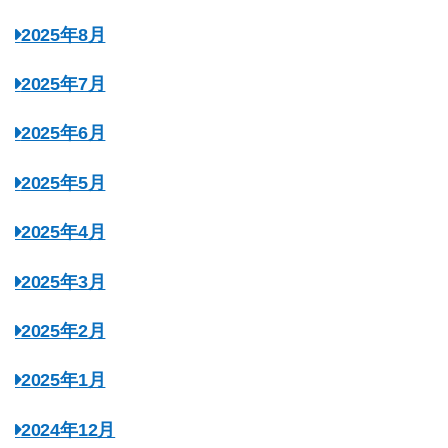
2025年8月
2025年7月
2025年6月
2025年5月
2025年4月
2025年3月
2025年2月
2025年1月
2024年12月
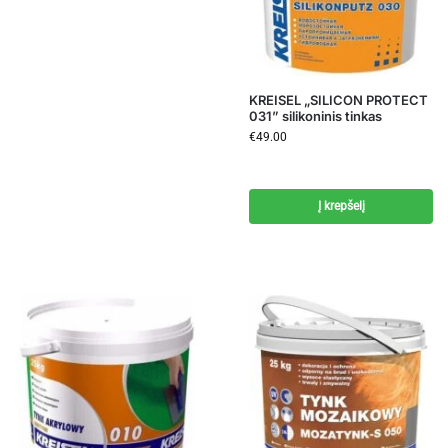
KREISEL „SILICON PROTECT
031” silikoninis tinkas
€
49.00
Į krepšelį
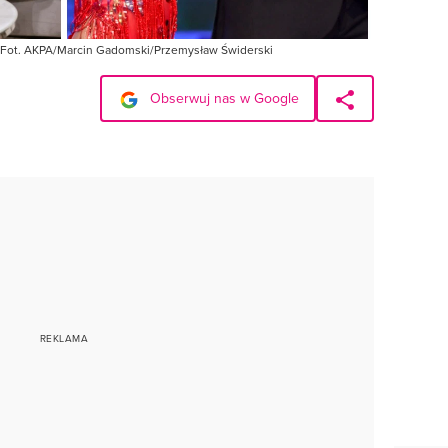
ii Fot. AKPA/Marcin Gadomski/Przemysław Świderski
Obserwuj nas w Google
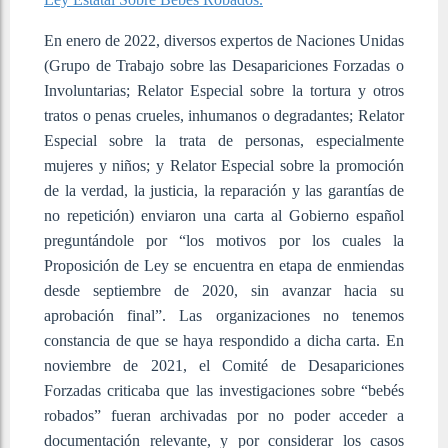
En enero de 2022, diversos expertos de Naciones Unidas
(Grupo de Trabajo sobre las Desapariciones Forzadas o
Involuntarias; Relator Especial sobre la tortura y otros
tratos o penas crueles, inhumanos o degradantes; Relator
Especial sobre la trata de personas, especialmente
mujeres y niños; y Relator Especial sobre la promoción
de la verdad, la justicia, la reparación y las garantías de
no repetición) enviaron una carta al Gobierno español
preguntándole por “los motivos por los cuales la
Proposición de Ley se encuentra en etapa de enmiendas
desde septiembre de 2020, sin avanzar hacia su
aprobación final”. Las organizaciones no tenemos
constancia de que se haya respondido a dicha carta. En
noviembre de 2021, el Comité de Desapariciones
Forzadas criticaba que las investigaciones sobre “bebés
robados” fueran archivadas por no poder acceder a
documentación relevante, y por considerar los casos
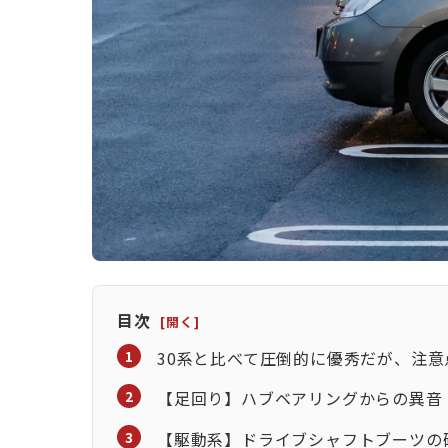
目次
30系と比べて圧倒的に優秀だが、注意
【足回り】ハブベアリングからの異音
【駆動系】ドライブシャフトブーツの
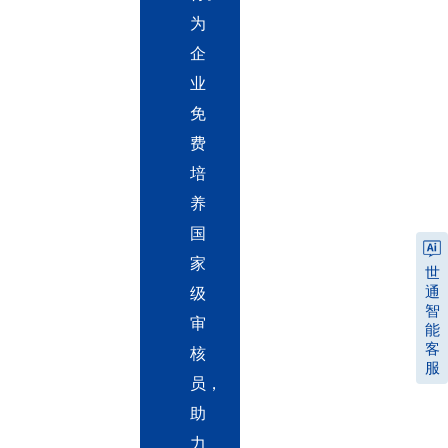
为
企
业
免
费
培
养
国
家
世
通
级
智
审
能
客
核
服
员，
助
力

○ ○ ○ ○

→ **Work task**: Transcribe the data exactly, minus any images.

→ **Result**:
2025年8月
2025年7月
2025年6月
2025年5月
2025年4月
2025年3月
2025年2月
2025年1月
2024年12月
KREISEL „SILICON PROTECT
031” silikoninis tinkas
€
49.00
Į krepšelį
ii Fot. AKPA/Marcin Gadomski/Przemysław Świderski
Obserwuj nas w Google
En enero de 2022, diversos expertos de Naciones Unidas
(Grupo de Trabajo sobre las Desapariciones Forzadas o
Involuntarias; Relator Especial sobre la tortura y otros
tratos o penas crueles, inhumanos o degradantes; Relator
Especial sobre la trata de personas, especialmente
mujeres y niños; y Relator Especial sobre la promoción
de la verdad, la justicia, la reparación y las garantías de
no repetición) enviaron una carta al Gobierno español
preguntándole por “los motivos por los cuales la
Proposición de Ley se encuentra en etapa de enmiendas
desde septiembre de 2020, sin avanzar hacia su
aprobación final”. Las organizaciones no tenemos
constancia de que se haya respondido a dicha carta. En
noviembre de 2021, el Comité de Desapariciones
Forzadas criticaba que las investigaciones sobre “bebés
robados” fueran archivadas por no poder acceder a
documentación relevante, y por considerar los casos
目次
30系と比べて圧倒的に優秀だが、注意
【足回り】ハブベアリングからの異音
【駆動系】ドライブシャフトブーツの
为
企
业
免
费
培
养
国
家
世
通
级
智
审
能
客
核
服
员，
助
力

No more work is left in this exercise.